Education and Training
Biological scientists who intend to teach at the college level, perform independent research, or serve as administrators are generally required to earn doctoral degrees. Usually master's degrees are sufficient for some jobs in applied research and for jobs in management, inspection, sales, and service. Bachelor's degrees will suffice for some nonresearch jobs.
Sometimes, graduates with bachelor's degrees are able to work in laboratory environments on their own projects, or they may find work as research assistants. Others become biological technicians, medical laboratory technologists, or (with courses in education) high school biology teachers. Many with bachelor's degrees in biology enter medical, dental, veterinary, or other health profession schools.
Most colleges and universities offer bachelor's degrees in biological science and many offer advanced degrees. Curricula for advanced degrees often emphasize a subfield such as microbiology or botany, but not all universities offer all curricula. Advanced degree programs include classroom and fieldwork, laboratory research, and a thesis or dissertation. Biological scientists who have advanced degrees often take temporary postdoctoral research positions that provide specialized research experience. In private industry, some biological scientists may become managers or administrators; others leave biology for nontechnical managerial, administrative, or sales jobs.
A doctorate in a biological science is the minimum education required for prospective medical scientists because the work of medical scientists is almost entirely research oriented. This degree qualifies one to do research on basic life processes or on particular medical problems or diseases and to analyze and interpret the results of experiments on patients. Medical scientists who administer drug or gene therapy to human patients, or who otherwise interact medically with patients (such as drawing blood, excising tissue, or performing other invasive procedures), must have a medical degree. It is particularly helpful for medical scientists to earn both doctoral and medical degrees.
In addition to a formal education, medical scientists are usually expected to spend several years in postdoctoral positions before they are offered permanent jobs. Postdoctoral work provides valuable laboratory experience, including a background in specific processes and techniques (such as gene splicing) that is transferable to other research projects later on. In some institutions, the postdoctoral position can lead to a permanent position.

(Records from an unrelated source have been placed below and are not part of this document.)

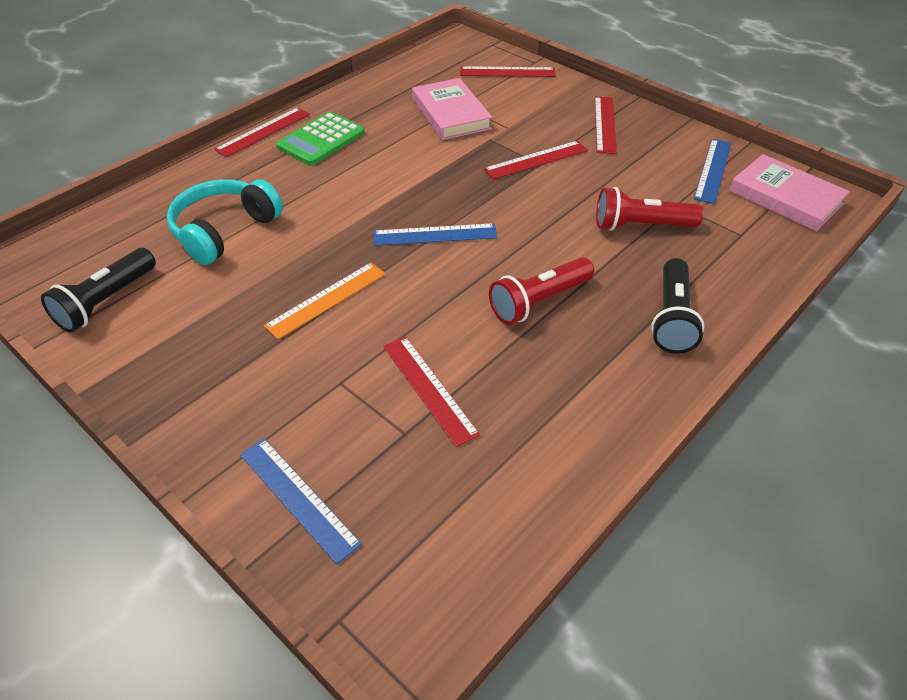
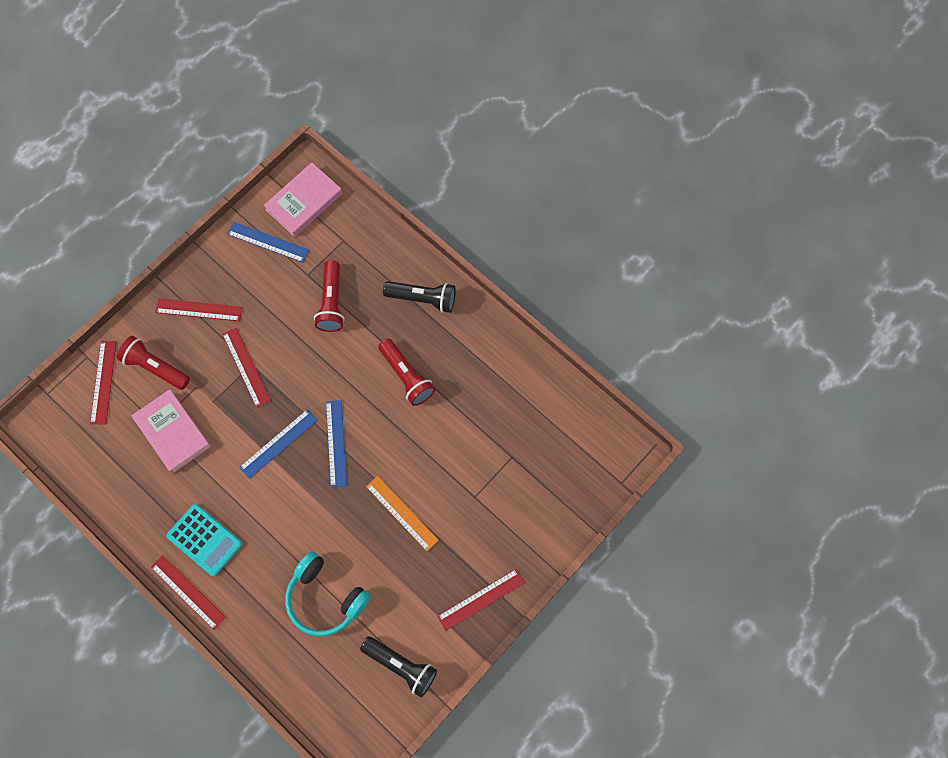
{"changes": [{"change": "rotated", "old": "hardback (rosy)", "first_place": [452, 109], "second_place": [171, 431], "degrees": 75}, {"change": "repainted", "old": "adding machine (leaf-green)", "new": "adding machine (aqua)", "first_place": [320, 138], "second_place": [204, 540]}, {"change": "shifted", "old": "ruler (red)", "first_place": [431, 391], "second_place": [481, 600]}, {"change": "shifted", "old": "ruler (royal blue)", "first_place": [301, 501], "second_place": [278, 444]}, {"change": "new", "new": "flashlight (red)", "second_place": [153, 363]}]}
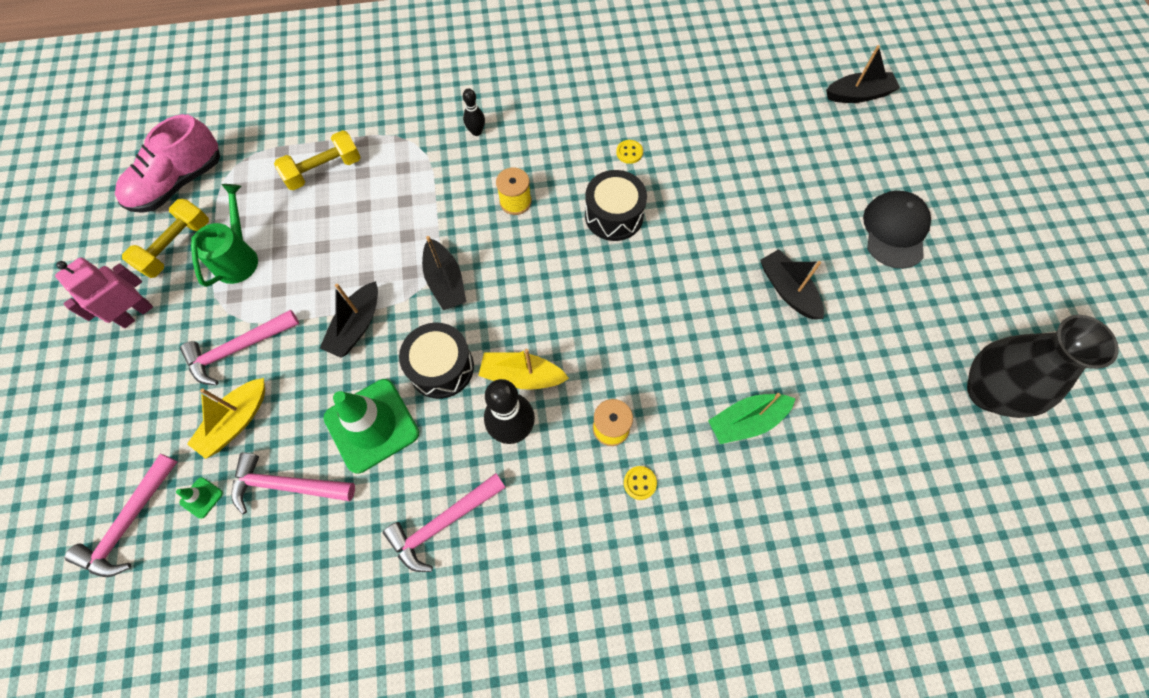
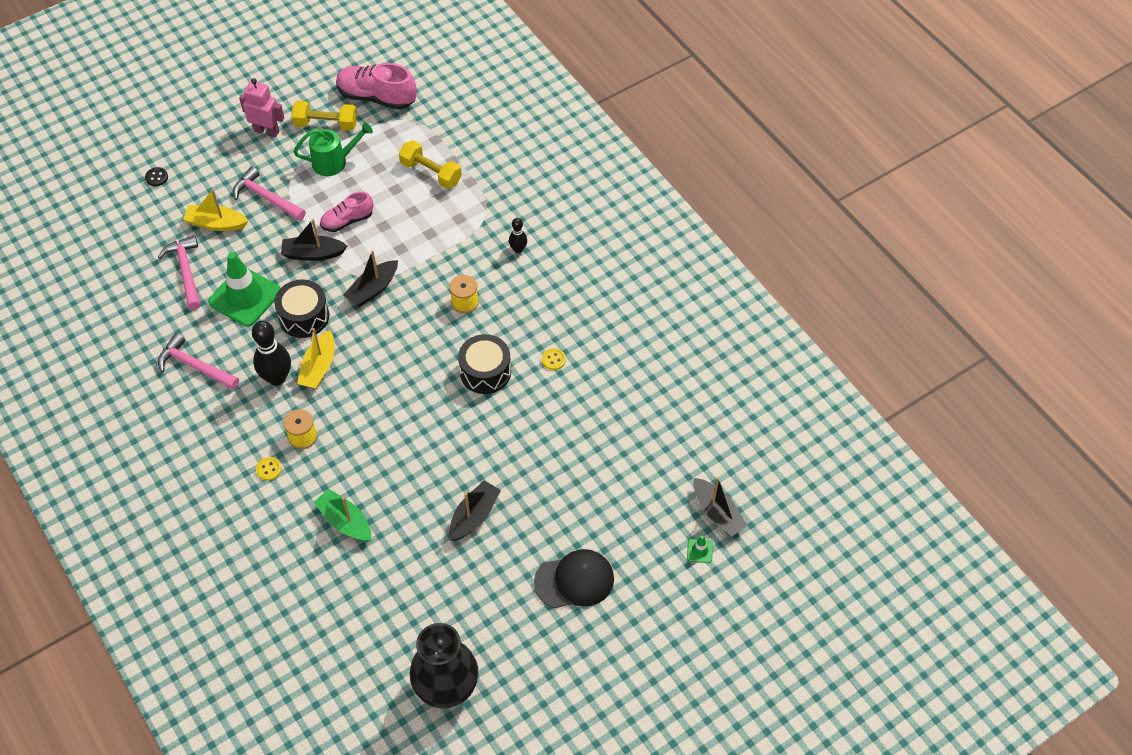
{"changes": [{"change": "rotated", "old": "toy boat (bright yellow)", "first_place": [523, 369], "second_place": [315, 358], "degrees": -150}, {"change": "gone", "old": "carpenter's hammer (rosy)", "first_place": [121, 515]}, {"change": "shifted", "old": "road cone (leaf-green)", "first_place": [199, 498], "second_place": [700, 549]}, {"change": "new", "new": "sewing button (black)", "second_place": [156, 176]}, {"change": "new", "new": "sneaker (rosy)", "second_place": [346, 211]}]}
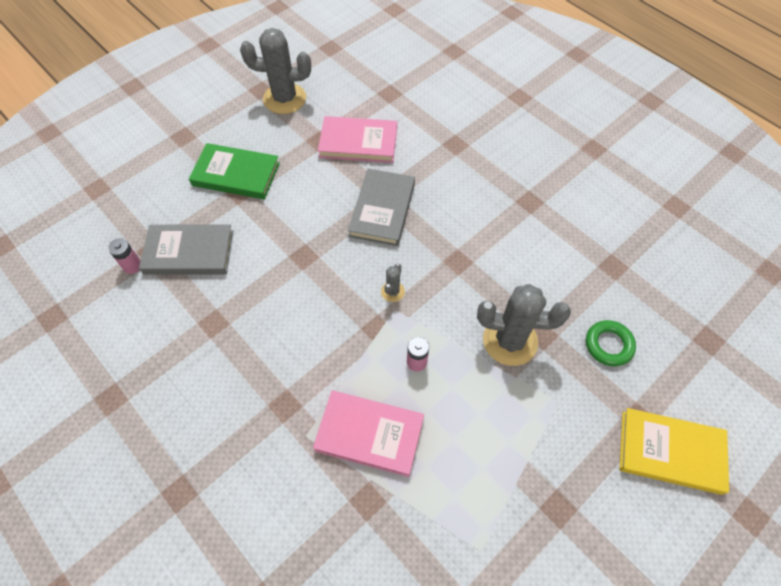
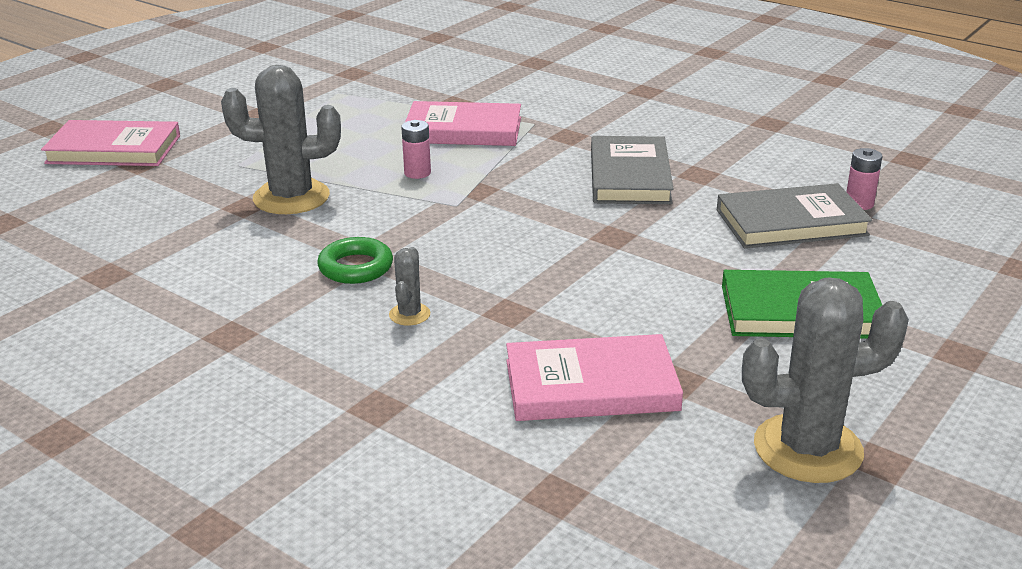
{"changes": [{"change": "shifted", "old": "hardback (grey)", "first_place": [381, 207], "second_place": [632, 170]}, {"change": "shifted", "old": "cactus (grey)", "first_place": [393, 282], "second_place": [409, 286]}, {"change": "shifted", "old": "ring (leaf-green)", "first_place": [611, 343], "second_place": [355, 260]}, {"change": "repainted", "old": "hardback (bright yellow)", "new": "hardback (rosy)", "first_place": [674, 451], "second_place": [110, 143]}]}
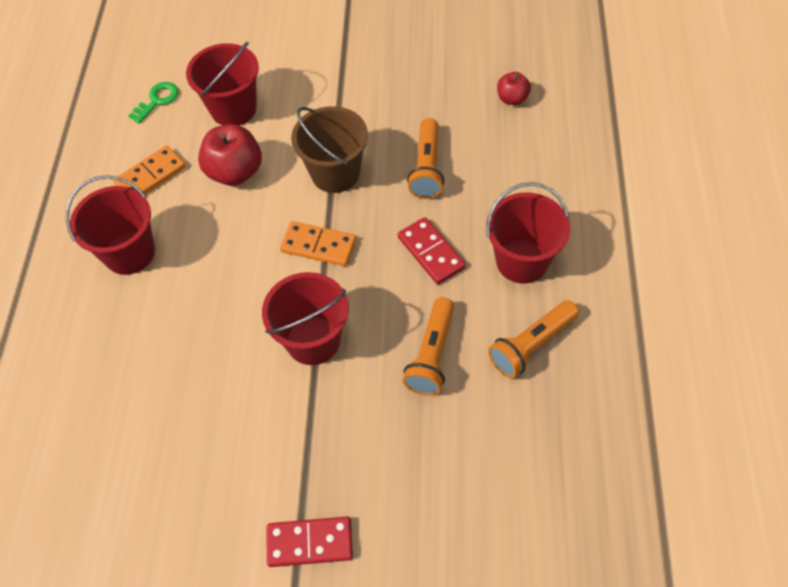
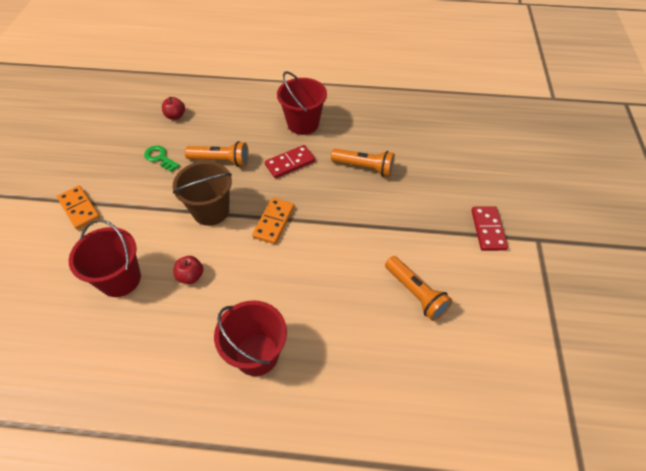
{"changes": [{"change": "shifted", "old": "door key (leaf-green)", "first_place": [153, 103], "second_place": [162, 158]}, {"change": "scaled", "old": "apple (red)", "first_place": [230, 155], "second_place": [188, 270], "factor": 0.57}, {"change": "shifted", "old": "domino tile (bright orange)", "first_place": [149, 170], "second_place": [78, 207]}, {"change": "gone", "old": "bucket (red)", "first_place": [305, 318]}, {"change": "shifted", "old": "flashlight (bright orange)", "first_place": [533, 339], "second_place": [419, 288]}]}
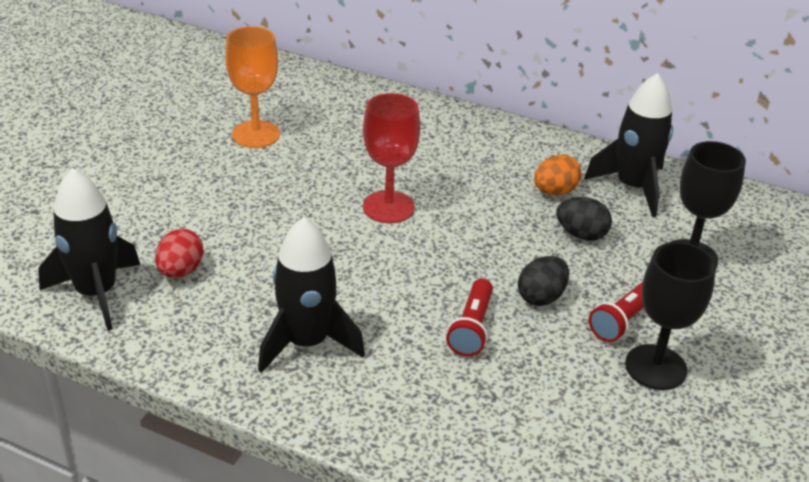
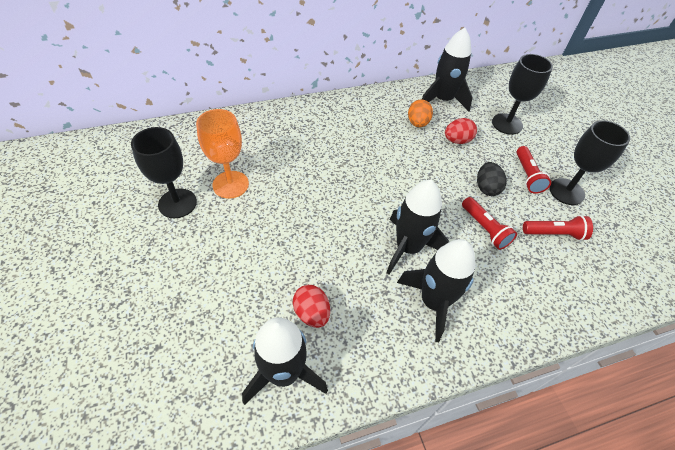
{"changes": [{"change": "gone", "old": "goblet (red)", "first_place": [391, 158]}, {"change": "repainted", "old": "egg shape (black)", "new": "egg shape (red)", "first_place": [584, 219], "second_place": [461, 131]}, {"change": "new", "new": "goblet (black)", "second_place": [164, 172]}, {"change": "new", "new": "rocket (black)", "second_place": [417, 227]}, {"change": "new", "new": "flashlight (red)", "second_place": [558, 228]}]}
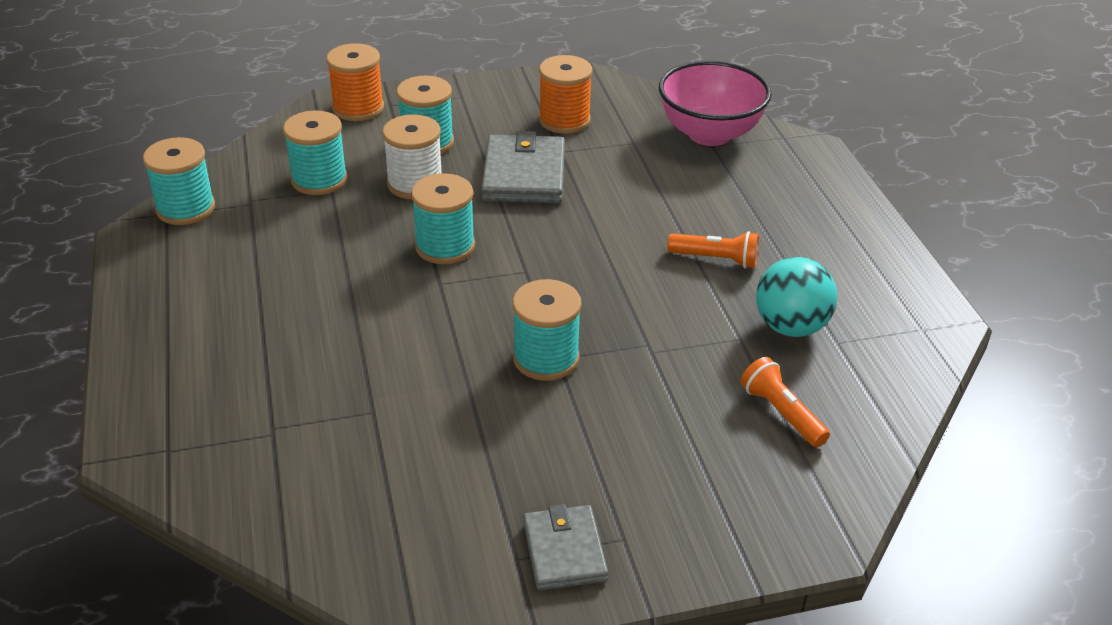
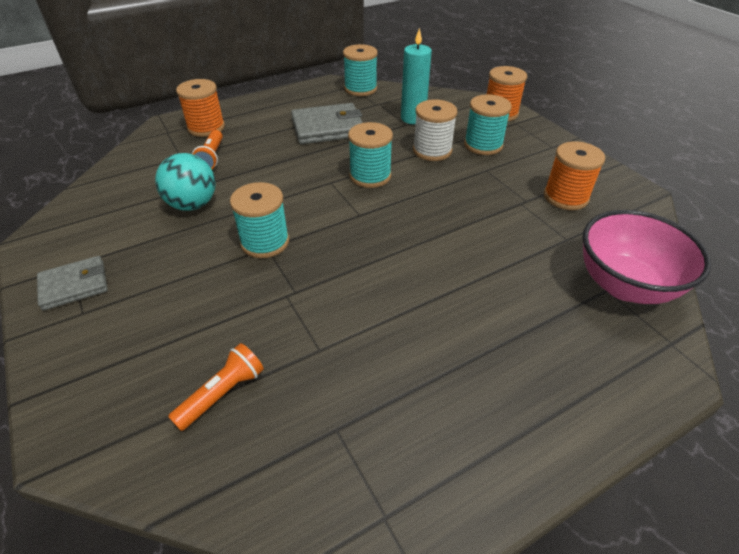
{"changes": [{"change": "swapped", "old": "spool (aqua)", "new": "wax candle (aqua)", "first_place": [315, 152], "second_place": [416, 76]}, {"change": "shifted", "old": "wallet (grey)", "first_place": [523, 167], "second_place": [327, 123]}, {"change": "shifted", "old": "flashlight (bright orange)", "first_place": [713, 249], "second_place": [207, 149]}, {"change": "shifted", "old": "play ball (aqua)", "first_place": [796, 297], "second_place": [185, 182]}, {"change": "new", "new": "spool (bright orange)", "second_place": [200, 108]}]}
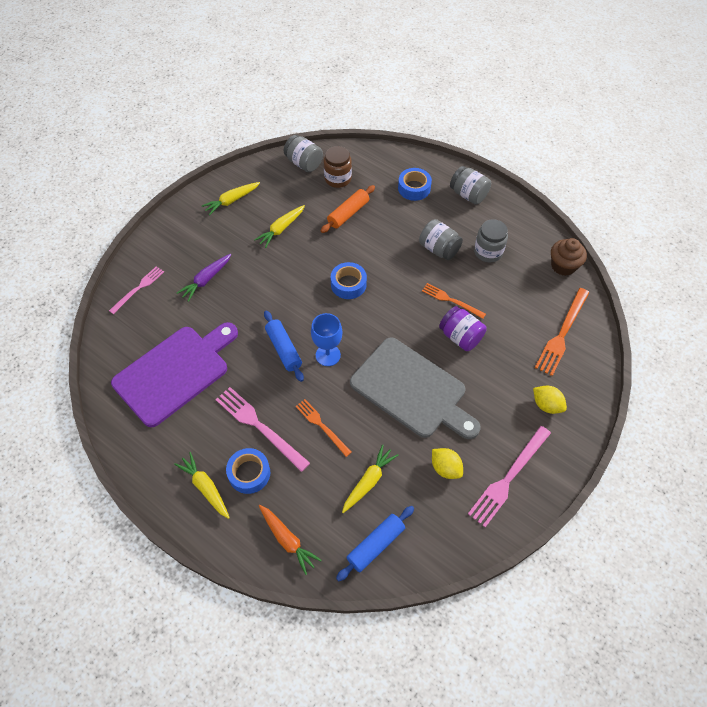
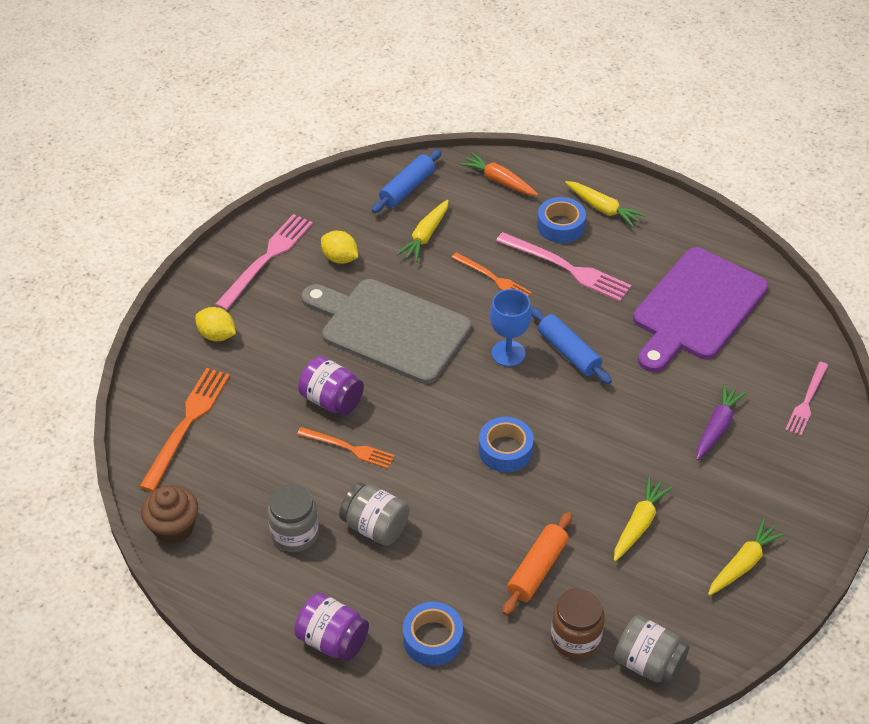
{"changes": [{"change": "repainted", "old": "preserve jar (grey)", "new": "preserve jar (purple)", "first_place": [470, 185], "second_place": [331, 627]}]}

Despite prospects of faster-than-average job growth from now through 2006, biological and medical scientists can expect to face considerable competition for coveted basic research positions. More biological scientists will be needed to determine the environmental impact of industry and government actions and to prevent or correct environmental problems. Expected expansion in research related to health issues -- such as AIDS, cancer, Diabetes, and Alzheimer's disease -- should also result in growth.